START Record extracts
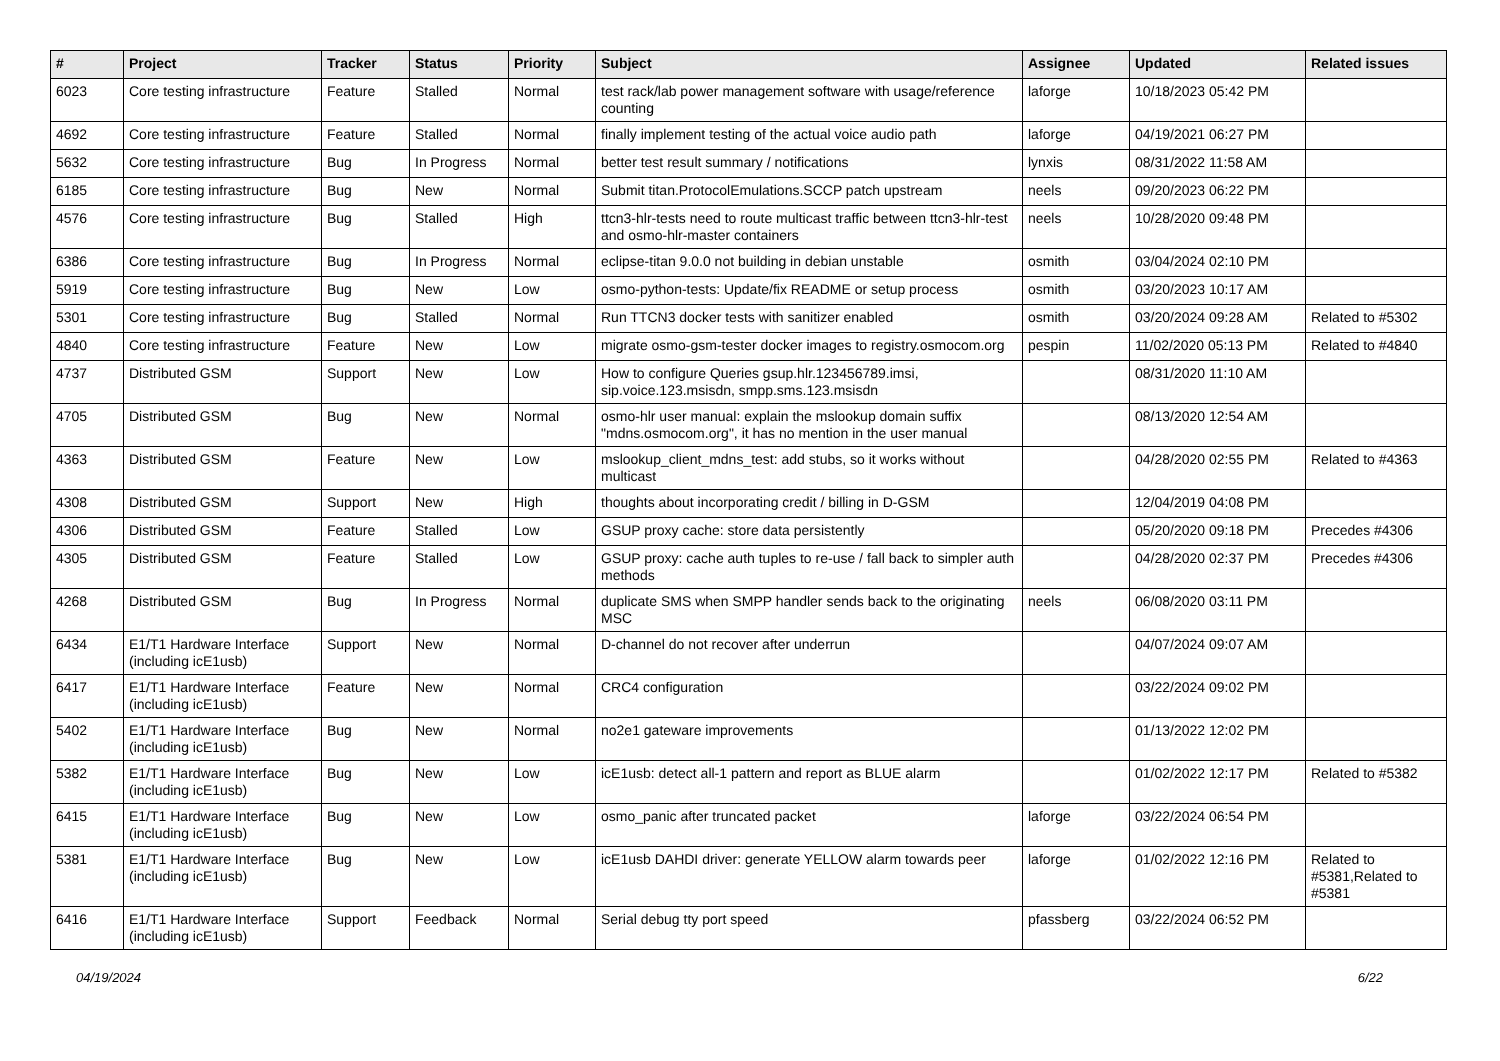| # | Project | Tracker | Status | Priority | Subject | Assignee | Updated | Related issues |
| --- | --- | --- | --- | --- | --- | --- | --- | --- |
| 6023 | Core testing infrastructure | Feature | Stalled | Normal | test rack/lab power management software with usage/reference counting | laforge | 10/18/2023 05:42 PM | |
| 4692 | Core testing infrastructure | Feature | Stalled | Normal | finally implement testing of the actual voice audio path | laforge | 04/19/2021 06:27 PM | |
| 5632 | Core testing infrastructure | Bug | In Progress | Normal | better test result summary / notifications | lynxis | 08/31/2022 11:58 AM | |
| 6185 | Core testing infrastructure | Bug | New | Normal | Submit titan.ProtocolEmulations.SCCP patch upstream | neels | 09/20/2023 06:22 PM | |
| 4576 | Core testing infrastructure | Bug | Stalled | High | ttcn3-hlr-tests need to route multicast traffic between ttcn3-hlr-test and osmo-hlr-master containers | neels | 10/28/2020 09:48 PM | |
| 6386 | Core testing infrastructure | Bug | In Progress | Normal | eclipse-titan 9.0.0 not building in debian unstable | osmith | 03/04/2024 02:10 PM | |
| 5919 | Core testing infrastructure | Bug | New | Low | osmo-python-tests: Update/fix README or setup process | osmith | 03/20/2023 10:17 AM | |
| 5301 | Core testing infrastructure | Bug | Stalled | Normal | Run TTCN3 docker tests with sanitizer enabled | osmith | 03/20/2024 09:28 AM | Related to #5302 |
| 4840 | Core testing infrastructure | Feature | New | Low | migrate osmo-gsm-tester docker images to registry.osmocom.org | pespin | 11/02/2020 05:13 PM | Related to #4840 |
| 4737 | Distributed GSM | Support | New | Low | How to configure Queries gsup.hlr.123456789.imsi, sip.voice.123.msisdn, smpp.sms.123.msisdn | | 08/31/2020 11:10 AM | |
| 4705 | Distributed GSM | Bug | New | Normal | osmo-hlr user manual: explain the mslookup domain suffix "mdns.osmocom.org", it has no mention in the user manual | | 08/13/2020 12:54 AM | |
| 4363 | Distributed GSM | Feature | New | Low | mslookup_client_mdns_test: add stubs, so it works without multicast | | 04/28/2020 02:55 PM | Related to #4363 |
| 4308 | Distributed GSM | Support | New | High | thoughts about incorporating credit / billing in D-GSM | | 12/04/2019 04:08 PM | |
| 4306 | Distributed GSM | Feature | Stalled | Low | GSUP proxy cache: store data persistently | | 05/20/2020 09:18 PM | Precedes #4306 |
| 4305 | Distributed GSM | Feature | Stalled | Low | GSUP proxy: cache auth tuples to re-use / fall back to simpler auth methods | | 04/28/2020 02:37 PM | Precedes #4306 |
| 4268 | Distributed GSM | Bug | In Progress | Normal | duplicate SMS when SMPP handler sends back to the originating MSC | neels | 06/08/2020 03:11 PM | |
| 6434 | E1/T1 Hardware Interface (including icE1usb) | Support | New | Normal | D-channel do not recover after underrun | | 04/07/2024 09:07 AM | |
| 6417 | E1/T1 Hardware Interface (including icE1usb) | Feature | New | Normal | CRC4 configuration | | 03/22/2024 09:02 PM | |
| 5402 | E1/T1 Hardware Interface (including icE1usb) | Bug | New | Normal | no2e1 gateware improvements | | 01/13/2022 12:02 PM | |
| 5382 | E1/T1 Hardware Interface (including icE1usb) | Bug | New | Low | icE1usb: detect all-1 pattern and report as BLUE alarm | | 01/02/2022 12:17 PM | Related to #5382 |
| 6415 | E1/T1 Hardware Interface (including icE1usb) | Bug | New | Low | osmo_panic after truncated packet | laforge | 03/22/2024 06:54 PM | |
| 5381 | E1/T1 Hardware Interface (including icE1usb) | Bug | New | Low | icE1usb DAHDI driver: generate YELLOW alarm towards peer | laforge | 01/02/2022 12:16 PM | Related to #5381,Related to #5381 |
| 6416 | E1/T1 Hardware Interface (including icE1usb) | Support | Feedback | Normal | Serial debug tty port speed | pfassberg | 03/22/2024 06:52 PM | |
04/19/2024 6/22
END Record extracts
Could you copy the lines above exactly and skip the images?

| # | Project | Tracker | Status | Priority | Subject | Assignee | Updated | Related issues |
| --- | --- | --- | --- | --- | --- | --- | --- | --- |
| 6023 | Core testing infrastructure | Feature | Stalled | Normal | test rack/lab power management software with usage/reference counting | laforge | 10/18/2023 05:42 PM | |
| 4692 | Core testing infrastructure | Feature | Stalled | Normal | finally implement testing of the actual voice audio path | laforge | 04/19/2021 06:27 PM | |
| 5632 | Core testing infrastructure | Bug | In Progress | Normal | better test result summary / notifications | lynxis | 08/31/2022 11:58 AM | |
| 6185 | Core testing infrastructure | Bug | New | Normal | Submit titan.ProtocolEmulations.SCCP patch upstream | neels | 09/20/2023 06:22 PM | |
| 4576 | Core testing infrastructure | Bug | Stalled | High | ttcn3-hlr-tests need to route multicast traffic between ttcn3-hlr-test and osmo-hlr-master containers | neels | 10/28/2020 09:48 PM | |
| 6386 | Core testing infrastructure | Bug | In Progress | Normal | eclipse-titan 9.0.0 not building in debian unstable | osmith | 03/04/2024 02:10 PM | |
| 5919 | Core testing infrastructure | Bug | New | Low | osmo-python-tests: Update/fix README or setup process | osmith | 03/20/2023 10:17 AM | |
| 5301 | Core testing infrastructure | Bug | Stalled | Normal | Run TTCN3 docker tests with sanitizer enabled | osmith | 03/20/2024 09:28 AM | Related to #5302 |
| 4840 | Core testing infrastructure | Feature | New | Low | migrate osmo-gsm-tester docker images to registry.osmocom.org | pespin | 11/02/2020 05:13 PM | Related to #4840 |
| 4737 | Distributed GSM | Support | New | Low | How to configure Queries gsup.hlr.123456789.imsi, sip.voice.123.msisdn, smpp.sms.123.msisdn | | 08/31/2020 11:10 AM | |
| 4705 | Distributed GSM | Bug | New | Normal | osmo-hlr user manual: explain the mslookup domain suffix "mdns.osmocom.org", it has no mention in the user manual | | 08/13/2020 12:54 AM | |
| 4363 | Distributed GSM | Feature | New | Low | mslookup_client_mdns_test: add stubs, so it works without multicast | | 04/28/2020 02:55 PM | Related to #4363 |
| 4308 | Distributed GSM | Support | New | High | thoughts about incorporating credit / billing in D-GSM | | 12/04/2019 04:08 PM | |
| 4306 | Distributed GSM | Feature | Stalled | Low | GSUP proxy cache: store data persistently | | 05/20/2020 09:18 PM | Precedes #4306 |
| 4305 | Distributed GSM | Feature | Stalled | Low | GSUP proxy: cache auth tuples to re-use / fall back to simpler auth methods | | 04/28/2020 02:37 PM | Precedes #4306 |
| 4268 | Distributed GSM | Bug | In Progress | Normal | duplicate SMS when SMPP handler sends back to the originating MSC | neels | 06/08/2020 03:11 PM | |
| 6434 | E1/T1 Hardware Interface (including icE1usb) | Support | New | Normal | D-channel do not recover after underrun | | 04/07/2024 09:07 AM | |
| 6417 | E1/T1 Hardware Interface (including icE1usb) | Feature | New | Normal | CRC4 configuration | | 03/22/2024 09:02 PM | |
| 5402 | E1/T1 Hardware Interface (including icE1usb) | Bug | New | Normal | no2e1 gateware improvements | | 01/13/2022 12:02 PM | |
| 5382 | E1/T1 Hardware Interface (including icE1usb) | Bug | New | Low | icE1usb: detect all-1 pattern and report as BLUE alarm | | 01/02/2022 12:17 PM | Related to #5382 |
| 6415 | E1/T1 Hardware Interface (including icE1usb) | Bug | New | Low | osmo_panic after truncated packet | laforge | 03/22/2024 06:54 PM | |
| 5381 | E1/T1 Hardware Interface (including icE1usb) | Bug | New | Low | icE1usb DAHDI driver: generate YELLOW alarm towards peer | laforge | 01/02/2022 12:16 PM | Related to #5381,Related to #5381 |
| 6416 | E1/T1 Hardware Interface (including icE1usb) | Support | Feedback | Normal | Serial debug tty port speed | pfassberg | 03/22/2024 06:52 PM | |
04/19/2024 6/22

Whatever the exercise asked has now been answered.